*** Opening of Text ***
Thread: usage of indexes for inner joins

usage of indexes for inner joins

From

"Jan Theodore Galkowski"

Date:

28 September 2007, 01:50:19

I fear this has been asked many times about PostgreSQL, and I have read
the docs about how indexes are supposed to be defined and used, but I
don't understand why the engine and optimizer is doing what it does in
the simplest of situations.  Is it that its tuning is heavily data
dependent?

My case of interest is more complicated, but I decided to create a toy
case to try to understand.  Here it is:


  -- Table "foo" DDL

  CREATE TABLE "public"."foo"(

  "projectid" int4 NOT NULL ,

  "uid" int4 NOT NULL ,

  "name" varchar(254) NOT NULL ,

  "ver" varchar(127) NOT NULL ,

  "startdate" date NOT NULL ,

  "enddate" date NOT NULL ,

  "status" varchar(254) NOT NULL ,

  "percentdone" numeric(7,2) NOT NULL ,

  "championuid" int4 NOT NULL ,

  "pmuid" int4 NOT NULL ,

  PRIMARY KEY ("projectid")

  )  WITHOUT OIDS;


  -- Table "bignum" DDL

  CREATE TABLE "public"."bignum"(

  "thing" numeric(100) NOT NULL

  )  WITHOUT OIDS;

  CREATE INDEX "t" ON "public"."bignum" USING btree ("thing");


Running

    EXPLAIN ANALYZE SELECT A.* FROM bignum  B, foo  A WHERE A.projectid
    = B.thing;

yields:

    Nested Loop  (cost=0.00..15.51 rows=1 width=407) (actual
    time=0.041..0.041 rows=0 loops=1)

      Join Filter: ((a.projectid)::numeric = b.thing)  ->

        Seq Scan on bignum b (cost=0.00..1.01 rows=1 width=16) (actual
        time=0.024..0.027 rows=1 loops=1)  ->

        Seq Scan on foo a  (cost=0.00..11.80 rows=180 width=407) (actual
        time=0.003..0.003 rows=0 loops=1)
*** Close of Text ***
*** Opening of Data ***
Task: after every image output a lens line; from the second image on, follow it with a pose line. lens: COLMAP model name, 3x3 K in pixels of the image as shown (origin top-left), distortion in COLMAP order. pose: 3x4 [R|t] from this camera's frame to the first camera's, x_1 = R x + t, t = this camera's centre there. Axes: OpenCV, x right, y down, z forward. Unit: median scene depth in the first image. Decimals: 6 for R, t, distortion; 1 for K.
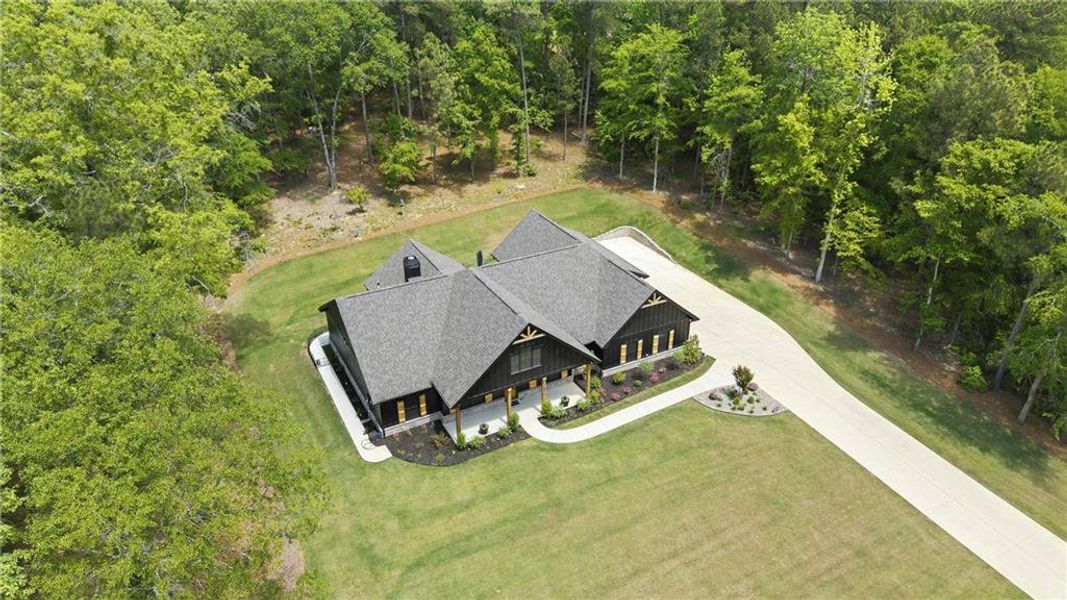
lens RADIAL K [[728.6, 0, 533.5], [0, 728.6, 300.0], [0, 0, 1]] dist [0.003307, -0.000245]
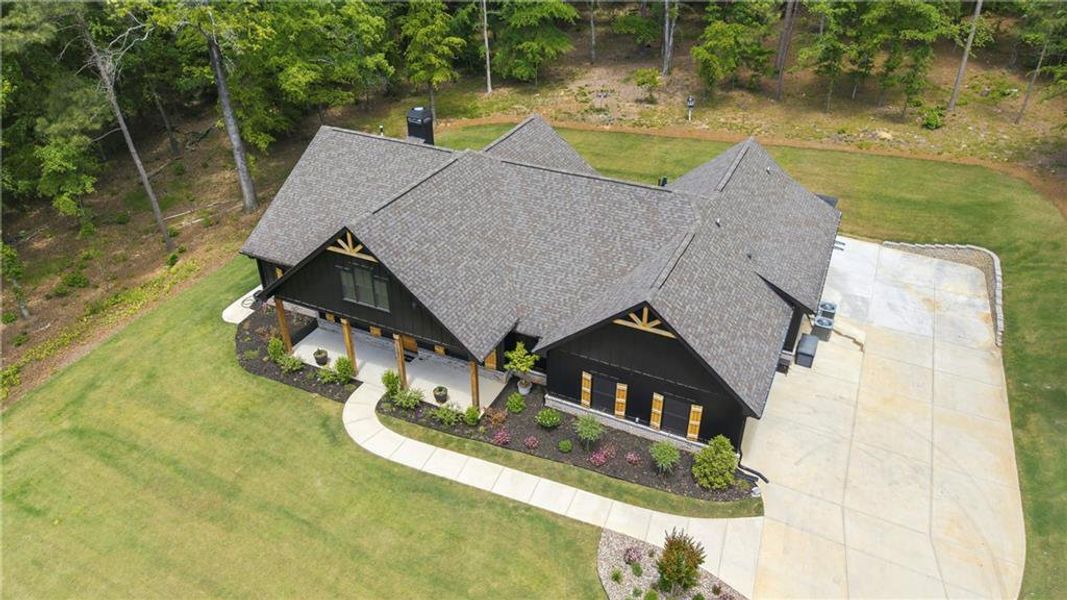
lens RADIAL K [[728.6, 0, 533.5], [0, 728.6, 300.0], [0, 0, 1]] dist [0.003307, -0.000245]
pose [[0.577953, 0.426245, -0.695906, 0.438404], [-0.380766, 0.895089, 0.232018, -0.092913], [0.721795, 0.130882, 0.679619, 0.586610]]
*** Close of Data ***
Check your understanding |
A - In the thread on indexes for inner joins, why did the writer build the small tables "foo" and "bignum" instead of working with the real problem? Answer in one to three sentences.
B - Answer these questions from the thread on indexes for inner joins:
(i) What data type is declared for the column "thing" in table "bignum"?
(ii) Which column is the primary key of table "foo"?
(iii) How many rows does the plan estimate for the Seq Scan on foo?

Numbered answers |
A - The writer's actual case of interest was more complicated. The toy case was a simpler version meant to help them understand why the engine and optimizer behave as they do in the simplest situations.

B -
(i) numeric(100)
(ii) projectid
(iii) 180